The Bullock Cart and the Insurance Scheme
Long before the Kasturba Health Society was formally registered, Manimala and Dr. Anant Ranade were riding bullock carts through the villages of Vidarbha at harvest time, collecting jowar as health insurance premium. A handful from one family, a sack from another — voluntary contributions that entitled rural families to hospital care at Kasturba. It was a moral gesture before it was a financial scheme: the recognition that health was not a commodity to be purchased in illness but a shared responsibility maintained in good health.
The scheme formalised over the years. Families paid ₹10 annually, then ₹35, then ₹600. By 2024, it covered nearly four lakh individuals. It remains one of the oldest community health insurance models in India, studied and cited by researchers and policymakers. It began in a bullock cart. Manimala was in it.
Confidante, Counsellor, Conscience
Her relationship with Dr. Sushila Nayar was the central professional bond of both their lives. It was built on deep mutual trust and — crucially — on Manimala’s willingness to speak plainly. She told Dr. Nayar what she thought, even when it was not what Dr. Nayar wanted to hear. In an institution whose director commanded considerable authority, this was not a small thing.
It was Manimala who, in 1964, traveled to Delhi with Dr. Anant Ranade and refused to leave until Dr. Nayar agreed to return to Sevagram and lead the newly forming Kasturba Health Society. “You must not refuse to help,” she told her. It was characteristic — direct, urgent, entirely in the service of something larger than either of them.
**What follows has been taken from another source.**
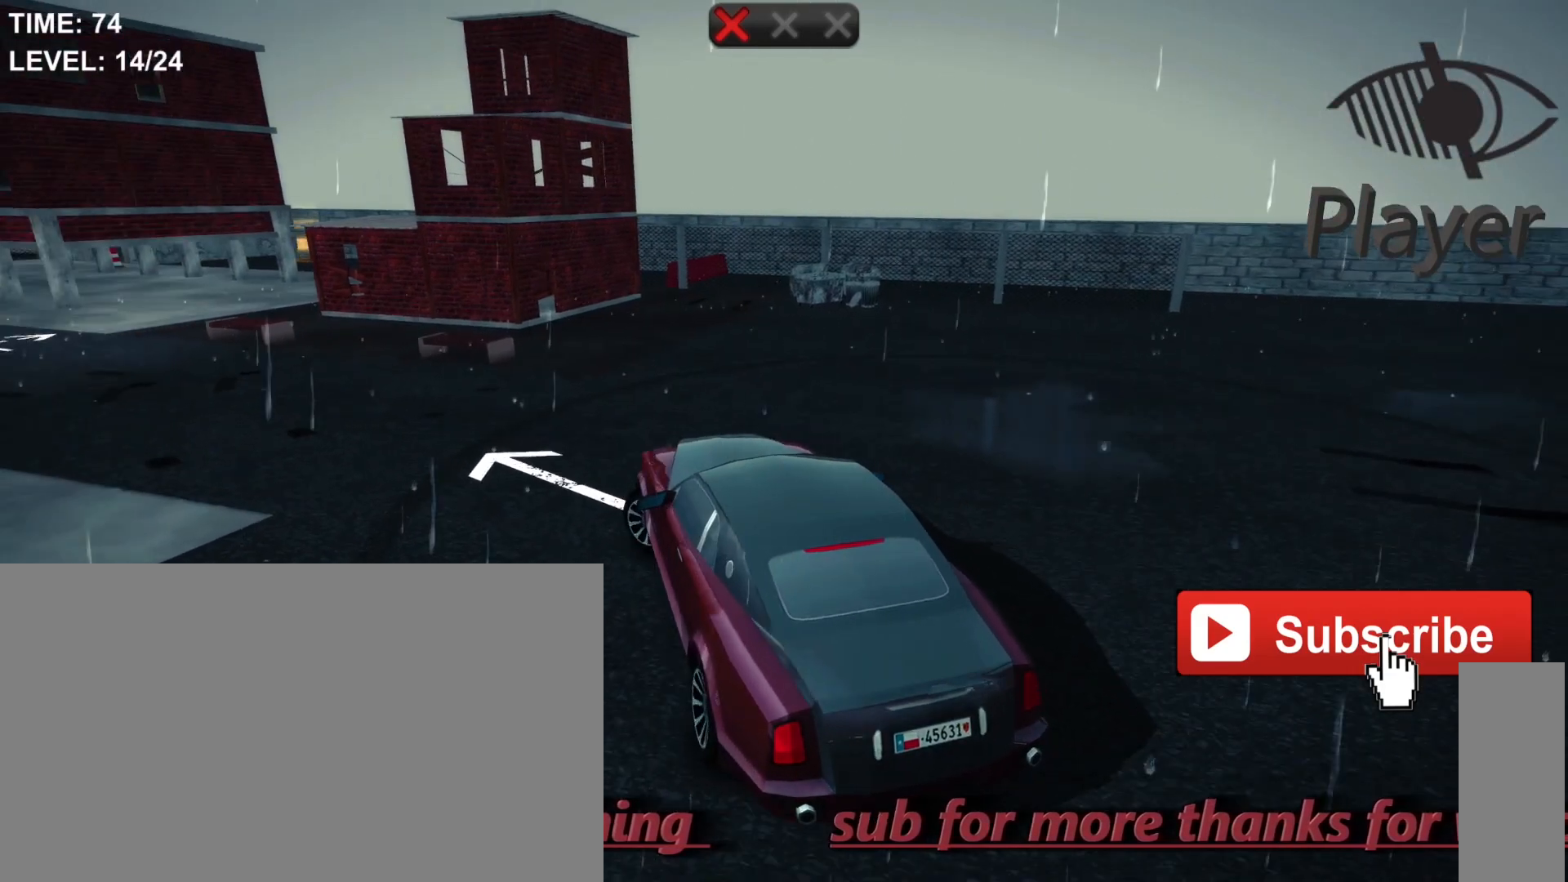
{"keys": ["a"], "mouse": [], "mouse_move": "still", "events": []}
As Dr. Nayar’s health declined in her final years, Manimala’s presence became an anchor. When Dr. Nayar died on January 3, 2001, Manimala was among those who had known her longest and most completely.
What She Carried
Her daughter Bithika never forgave the separation. She grew up resenting Gandhi and Sevagram for taking her mother away during her earliest years — a wound understandable to anyone who thinks about it honestly. She chose to remain a homemaker, keeping her distance from the world her mother had inhabited. But Manimala’s two granddaughters — Prabhati Lahiri, MGIMS batch of 1983, and Deepika Lahiri, batch of 1990 — both became doctors, both received their degrees from the institution their grandmother had helped build. Something passed across the generation that had withheld it.
Manimala spent seventeen years in Sevagram after stepping down as Secretary in 1988, living in Guru Nanak Colony among the doctors and staff who were her family. She was twice nominated for the Jamnalal Bajaj Foundation Award for lifetime achievement. She was present at the deaths of colleagues she had worked alongside for decades.
She died on February 26, 2002, at home in Guru Nanak Colony. Nearly all of Sevagram and the surrounding villages came to pay their respects. She was buried among the people she had served.
Two years earlier, almost to the day, Dr. Sushila Nayar had died. The two women had arrived in Sevagram within months of each other, both in their twenties, both drawn by Gandhi’s vision, both without any clear understanding of where it would take them. They had built something that neither could have built alone. They left within two years of each other, as if the institution they had created was finally strong enough to stand without them.